A AGU recorreu e argumentou que a candidata cursou a segunda série do ensino médio em rede privada de ensino, o que, de acordo com os itens 2.1 e 13.1 do edital FUFPI nº 28/2008, impede sua matrícula como cotista, já que as vagas de cotistas são destinadas apenas a estudantes que cursaram todos os anos de estudo na rede pública, tendo prioridade negros, pardos e indígenas.

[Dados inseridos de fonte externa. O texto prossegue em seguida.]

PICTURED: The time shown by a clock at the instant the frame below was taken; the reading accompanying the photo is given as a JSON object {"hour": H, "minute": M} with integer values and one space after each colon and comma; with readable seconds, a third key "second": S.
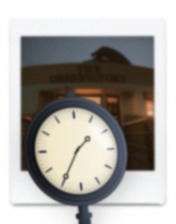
{"hour": 1, "minute": 35}
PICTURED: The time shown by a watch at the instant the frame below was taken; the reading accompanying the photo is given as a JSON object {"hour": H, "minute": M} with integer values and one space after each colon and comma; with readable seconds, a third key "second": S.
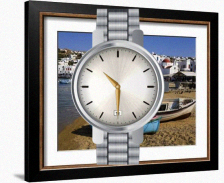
{"hour": 10, "minute": 30}
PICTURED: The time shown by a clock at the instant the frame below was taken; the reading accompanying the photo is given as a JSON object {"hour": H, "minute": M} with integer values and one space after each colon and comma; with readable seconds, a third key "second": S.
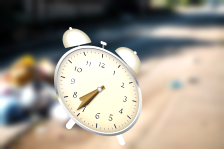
{"hour": 7, "minute": 36}
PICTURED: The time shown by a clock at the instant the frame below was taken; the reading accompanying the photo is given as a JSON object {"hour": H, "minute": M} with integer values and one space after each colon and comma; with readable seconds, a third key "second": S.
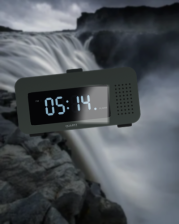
{"hour": 5, "minute": 14}
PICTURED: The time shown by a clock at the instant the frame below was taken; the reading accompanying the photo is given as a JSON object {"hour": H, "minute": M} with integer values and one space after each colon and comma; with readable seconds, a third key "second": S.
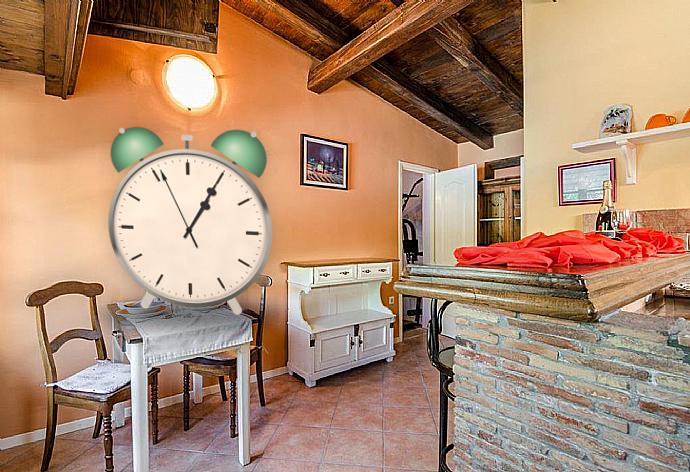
{"hour": 1, "minute": 4, "second": 56}
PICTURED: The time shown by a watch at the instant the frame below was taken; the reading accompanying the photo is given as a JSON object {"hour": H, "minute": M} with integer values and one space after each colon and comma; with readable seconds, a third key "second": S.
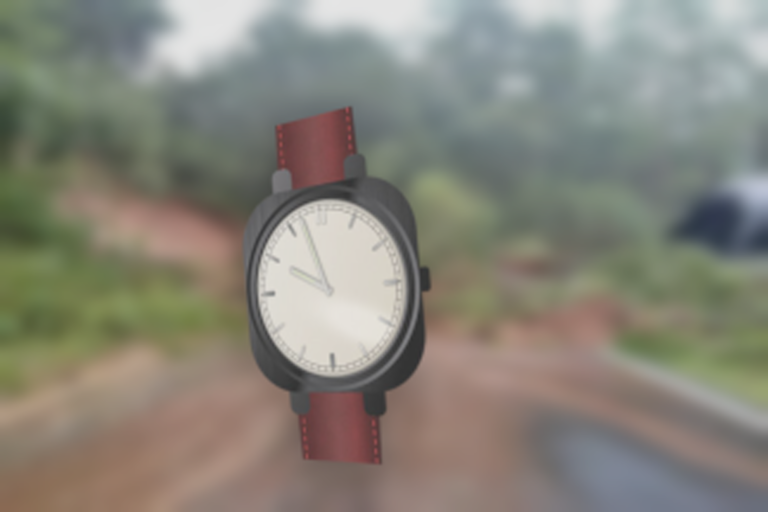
{"hour": 9, "minute": 57}
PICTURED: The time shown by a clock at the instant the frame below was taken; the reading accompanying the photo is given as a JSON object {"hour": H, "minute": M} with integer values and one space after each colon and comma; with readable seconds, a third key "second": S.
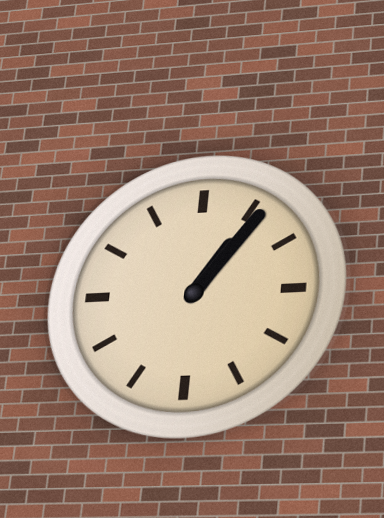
{"hour": 1, "minute": 6}
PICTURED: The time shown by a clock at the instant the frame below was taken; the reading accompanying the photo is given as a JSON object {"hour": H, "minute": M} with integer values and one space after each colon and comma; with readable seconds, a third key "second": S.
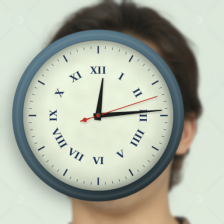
{"hour": 12, "minute": 14, "second": 12}
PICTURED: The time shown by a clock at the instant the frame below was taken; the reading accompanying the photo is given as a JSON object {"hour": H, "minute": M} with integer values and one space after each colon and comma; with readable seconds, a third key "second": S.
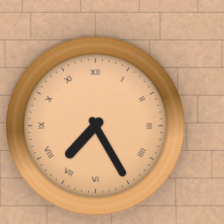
{"hour": 7, "minute": 25}
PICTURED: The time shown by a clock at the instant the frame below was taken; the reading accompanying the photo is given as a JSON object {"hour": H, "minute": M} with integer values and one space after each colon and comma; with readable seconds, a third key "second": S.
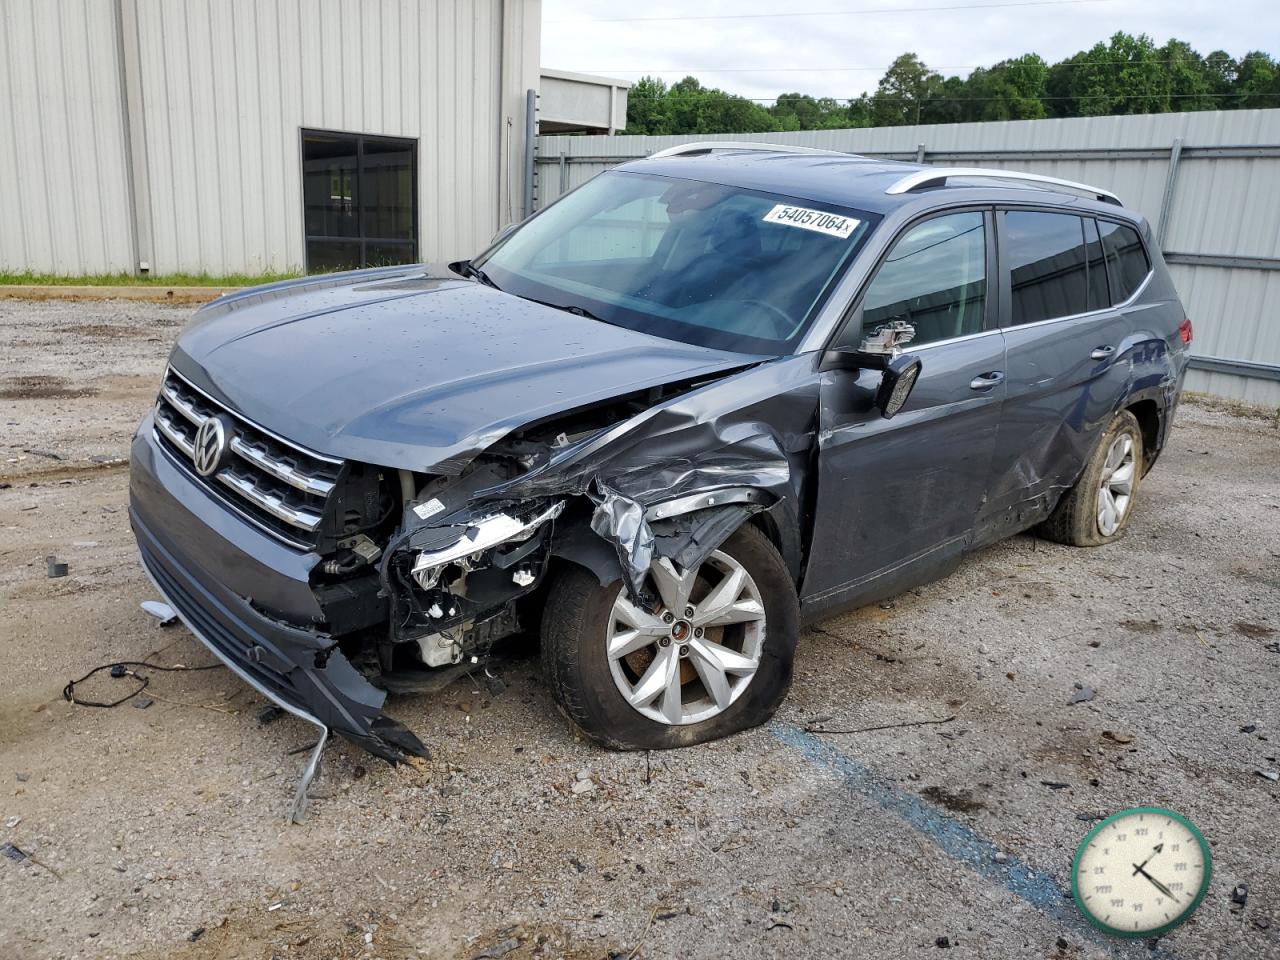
{"hour": 1, "minute": 22}
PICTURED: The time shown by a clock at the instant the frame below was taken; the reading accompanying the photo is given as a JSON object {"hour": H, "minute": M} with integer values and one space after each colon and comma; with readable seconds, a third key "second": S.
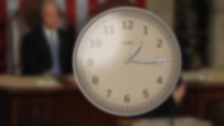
{"hour": 1, "minute": 15}
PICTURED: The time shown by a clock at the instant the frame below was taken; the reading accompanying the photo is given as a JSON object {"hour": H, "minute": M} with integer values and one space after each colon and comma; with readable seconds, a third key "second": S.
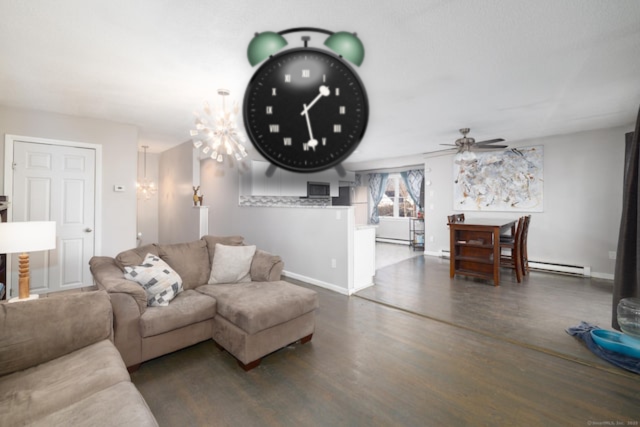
{"hour": 1, "minute": 28}
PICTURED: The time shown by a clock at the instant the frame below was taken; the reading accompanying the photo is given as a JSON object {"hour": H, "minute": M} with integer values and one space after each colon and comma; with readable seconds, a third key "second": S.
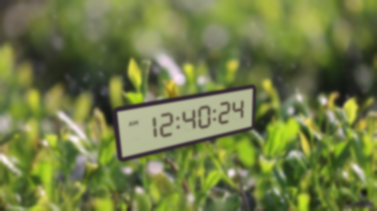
{"hour": 12, "minute": 40, "second": 24}
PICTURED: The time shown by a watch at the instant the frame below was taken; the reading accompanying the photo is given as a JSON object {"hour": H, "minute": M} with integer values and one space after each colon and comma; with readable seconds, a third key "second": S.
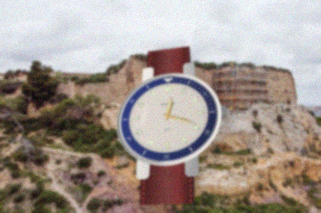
{"hour": 12, "minute": 19}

Argumentou ainda que a instituição tem o direito legal de impedir a matrícula de forma administrativa, em respeito ao principio da legalidade constante no artigo 37 da Constituição Federal: “A administração pública direta e indireta de qualquer dos Poderes da União, dos Estados, do Distrito Federal e dos Municípios obedecerá aos princípios de legalidade”.
O Tribunal Regional da Primeira Região acolheu os argumentos da PF/PI e da PRF1, suspendendo a decisão de primeira instância por considerar que aceitar a efetivação da matrícula da candidata consistiria em violação direta e frontal ao princípio de isonomia, pois outros candidatos em situações semelhantes não tiveram suas matrículas admitidas. A decisão judicial destacou que o edital do concurso é claro em relação ao sistema de cotas ao mencionar que, no ato da matrícula, a candidata precisa comprovar ter estudado integralmente na rede pública.
A PRF1 e a PF/PI são unidades da Procuradoria-Geral Federal (PGF), órgão da Advocacia-Geral da União (AGU).